Task brief ▸ Each line from the one that includes "## session 2" to the last line of the data below should be set down exactly; no other lines are wanted.

[Source texts of formatted documents]

▬▬▬

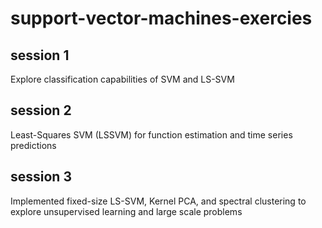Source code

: # support-vector-machines-exercies

## session 1
Explore classification capabilities of SVM and LS-SVM

## session 2
Least-Squares SVM (LSSVM) for function estimation and time series predictions

## session 3
Implemented fixed-size LS-SVM, Kernel PCA, and spectral clustering to explore unsupervised learning and large scale problems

▬▬▬

Completed exercise ▸
## session 2
Least-Squares SVM (LSSVM) for function estimation and time series predictions

## session 3
Implemented fixed-size LS-SVM, Kernel PCA, and spectral clustering to explore unsupervised learning and large scale problems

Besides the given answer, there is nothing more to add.